GIVEN TASK 1: Transcribe the records that list each living thing from kingdom downward, leaving out the pictures.

Peru’s left-wing presidential candidate Roberto Sanchez appointed former economy minister Pedro Francke to lead drafting of his economic plan ahead of the June 7 runoff. The plan includes a review of resource exploitation contracts, a 33% minimum wage increase, and a constitutional redraft, which has already unsettled investors in the copper-producing nation. The news is politically significant and moderately negative for market sentiment, but not an immediate market-moving event.

Analysis

The market is likely pricing a narrower probability tree than the headline implies: this is not just an election risk story, it is a governance-and-contracting story for Peru’s entire resource complex. A left-led transition with a moderate technocrat fronting the economic team reduces immediate tail risk versus a pure populist shock, but it does not remove the discount on mining cash flows if contract reviews and constitutional changes move from rhetoric to policy. That means the first-order beneficiary is volatility itself — local assets can rally on “moderation” while the longer-dated discount rate on copper, gold, and utilities remains elevated. The second-order risk is capex delay rather than outright expropriation. Even limited ambiguity around royalties, permits, or labor rules can push majors to defer brownfield expansions and exploration budgets by 6–18 months, which is especially important in a market where supply growth is already constrained. In a copper-tight world, any Peruvian production wobble matters more for global price than for local GDP, so the eventual losers may be downstream importers and smelters rather than just the mines themselves. The contrarian view is that investors may be over-hedging the wrong date. The near-term catalyst is the runoff, but the real inflection comes in the first 100 days if the team leans technocratic and signals continuity on contracts; that could trigger a sharp relief rally in beaten-down Peru proxies. Conversely, if the coalition hardens around constitutional redrafting and wage shocks, the market will likely reprice over several quarters, not days, because companies can delay decisions before they can’t.

RECORDED DATA:
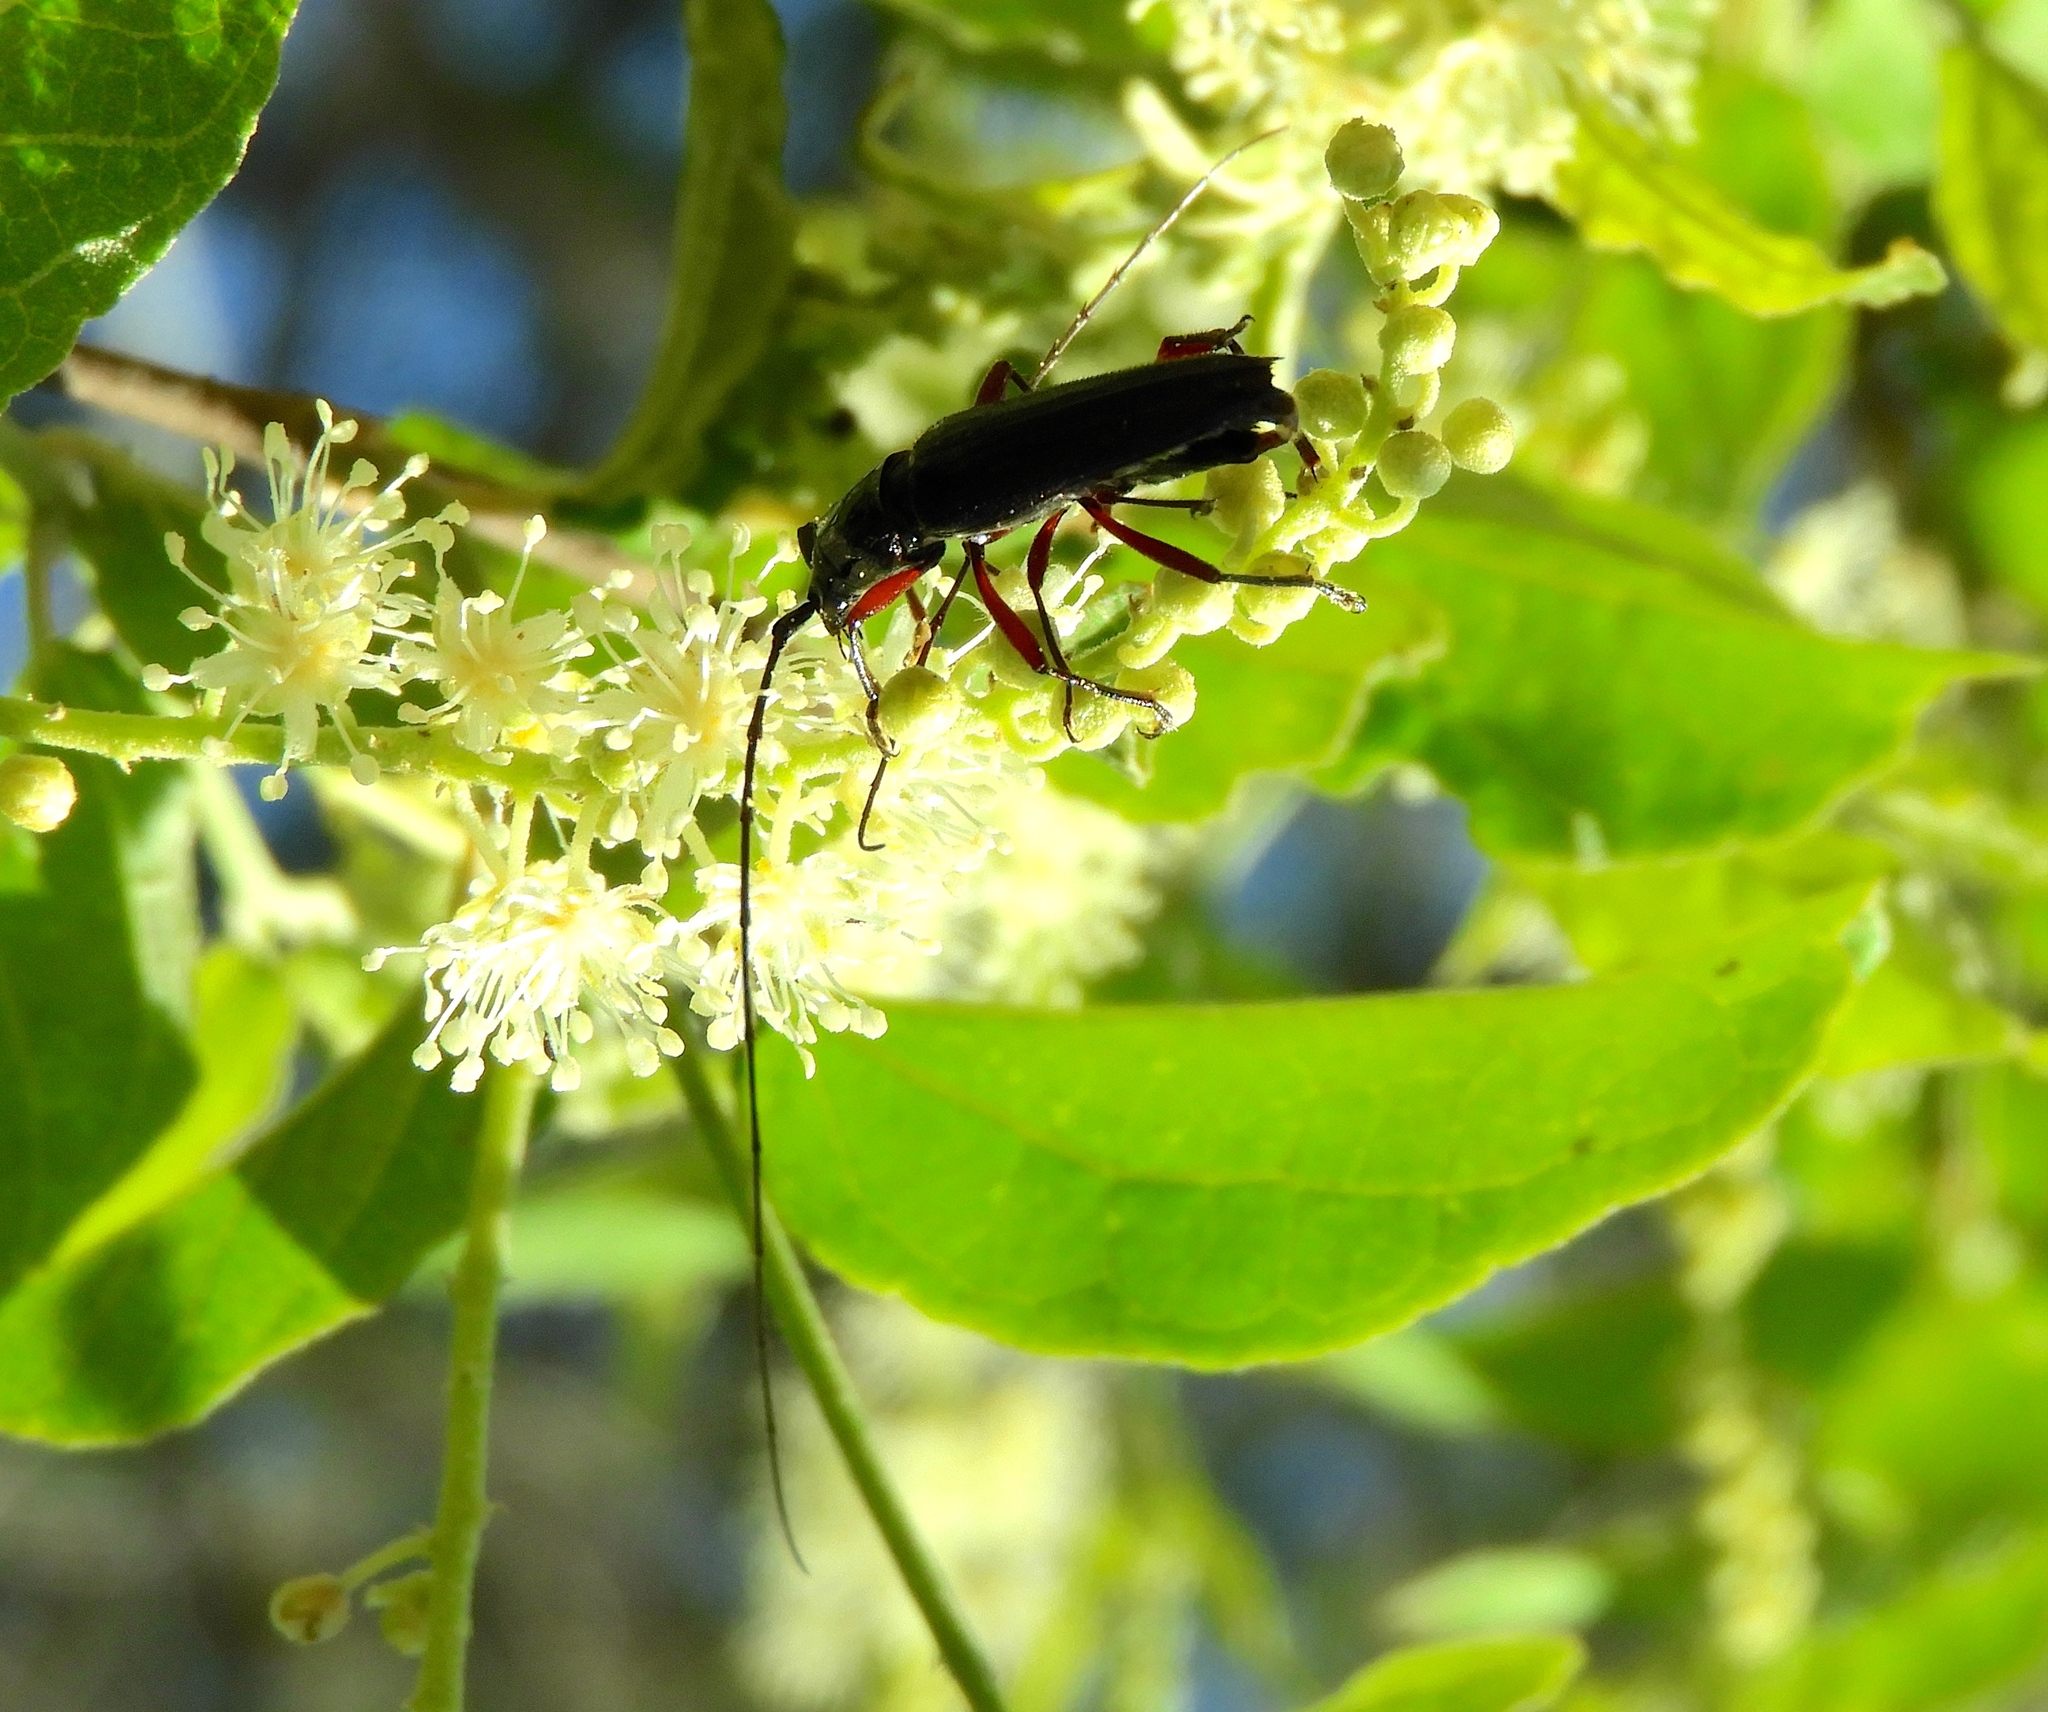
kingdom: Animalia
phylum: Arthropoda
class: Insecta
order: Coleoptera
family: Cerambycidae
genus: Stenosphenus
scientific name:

GIVEN TASK 2: In the Peru election text, copy the passage starting with "Peru’s left-wing presidential" and going on through "immediate market-moving event.", substituting "second round" for "runoff".

RESULT 1:
kingdom: Animalia
phylum: Arthropoda
class: Insecta
order: Coleoptera
family: Cerambycidae
genus: Stenosphenus
scientific name:

RESULT 2:
Peru’s left-wing presidential candidate Roberto Sanchez appointed former economy minister Pedro Francke to lead drafting of his economic plan ahead of the June 7 second round. The plan includes a review of resource exploitation contracts, a 33% minimum wage increase, and a constitutional redraft, which has already unsettled investors in the copper-producing nation. The news is politically significant and moderately negative for market sentiment, but not an immediate market-moving event.